Os candidatos outsiders José Luiz Datena e Pablo Marçal vinham, como de costume, desempenhando muito mal no debate da TV Cultura para a prefeitura de São Paulo, neste domingo (15) quando, por fim, protagonizaram a cena da cadeirada, um momento lamentável que ofuscou tudo o que tinha sido discutido de útil até ali pelos adversários. Marçal, inseguro para tratar de propostas e na falta de oportunidades para usar sua estratégia de lacração em cima de Ricardo Nunes e Guilherme Boulos (com Tabata Amaral ele evita mexer), focou em Datena, que já havia quase ido às vias de fato em debate anterior. Com base em uma acusação de assédio sexual de quatro anos atrás contra o apresentador, chamou-o de estuprador, usando gírias da cadeia e o trecho de uma música dos Racionais MC's.
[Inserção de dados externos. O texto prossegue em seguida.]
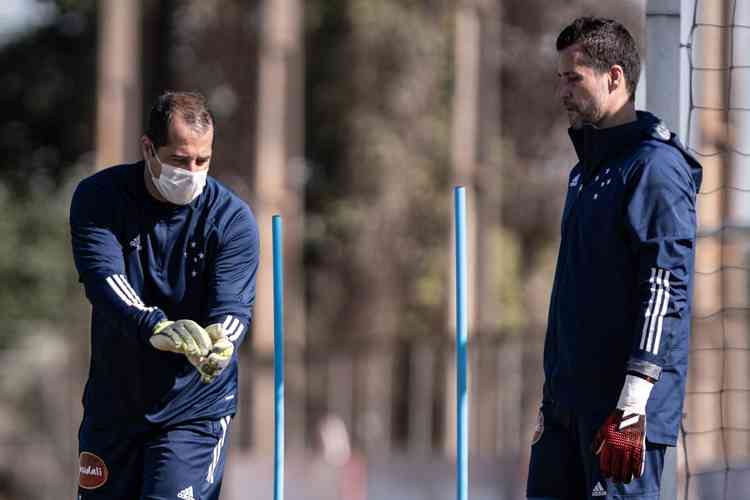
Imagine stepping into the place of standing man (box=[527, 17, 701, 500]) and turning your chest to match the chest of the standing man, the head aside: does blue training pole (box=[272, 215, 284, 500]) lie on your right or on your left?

Depois de algumas trocas de farpas e de explicações dadas por Datena que foram ignoradas pelo influenciador, Marçal chamou Datena de "arregão" e disse que ele não era "homem" para brigar.
A assessoria de Marçal depois soltou nota afirmando que o candidato do PRTB havia sido "covardemente" agredido. Com certeza Datena está muito errado de ter partido para a violência física e merece ser responsabilizado pelo destempero. Mas "covardemente" não se aplica. Marçal literalmente chamou-o para a briga, desafiando-o à pancadaria. Deveria estar preparado para a possibilidade de a provocação dar resultado. A relação de causa e efeito está claríssima, mas o ex-coach que enriqueceu prometendo riqueza instantânea a quem o ajudasse a enriquecer, obviamente, se fez de vítima. E chegou ao cúmulo de comparar a cadeirada à facada sofrida por Jair Bolsonaro em 2018 e ao atentado contra a vida de Donald Trump, nos Estados Unidos, em julho passado. Não há comparação possível.
A cadeirada de Datena em Marçal não muda um fenômeno cada vez mais evidente: a rejeição crescente aos aventureiros e amadores que querem comandar a maior cidade do Brasil
Fato é que Marçal precisava desesperadamente de cenas como essa para recuperar fôlego na campanha, depois de uma ascensão meteórica seguida de um movimento de queda nos últimos dias. Seu estilo de candidato "contra-tudo-o-que-está-aí" rendeu fãs, mas também elevou sua rejeição. Sua candidatura perdeu tração quando o governador de São Paulo, Tarcísio de Freitas, passou a aparecer na propaganda de rádio e TV de Nunes pedindo antecipação de voto útil no prefeito para evitar a vitória de Guilherme Boulos em um eventual segundo turno contra Marçal (as pesquisas mostram que Nunes tem mais chances contra o psolista).
É bastante improvável que a cadeirada favoreça Marçal tanto quanto seus estrategistas esperam. O seu eleitorado, predominantemente masculino, conhece o código do boteco ou da pelada de futebol de que quem provoca a briga divide a culpa. Não se descarta a possibilidade de que Datena ganhe alguns pontinhos nas pesquisas por ter feito algo que, infelizmente, muitos paulistanos gostariam de fazer, ao menos metaforicamente. Essa era a tônica dos comentários sob os vídeos da cadeirada que foram postados no Instagram por veículos de comunicação logo após o debate: muita gente parabenizando o apresentador e apenas uma minoria defendendo Marçal, o que é surpreendente, já que ele tem um séquito fiel de seguidores digitais.
Marçal e Datena são os dois candidatos em São Paulo mais identificados com a antipolítica. É a primeira vez que ambos vão adiante com candidaturas para cargos eletivos. O primeiro quer que o segundo desista de concorrer (e foi essa uma das provocações que antecedeu a agressão). De fato, se o apresentador sair do páreo, é possível que muitos dos seus votos, de eleitores cansados com a política tradicional, sejam transferidos para Marçal.
Mas a cadeirada de Datena em Marçal não muda um fenômeno cada vez mais evidente: a rejeição crescente aos aventureiros e amadores que querem comandar a maior cidade do Brasil. Para os eleitores que têm discernimento, a política tradicional, com todos os seus inegáveis defeitos, ainda é melhor do que briga de bar.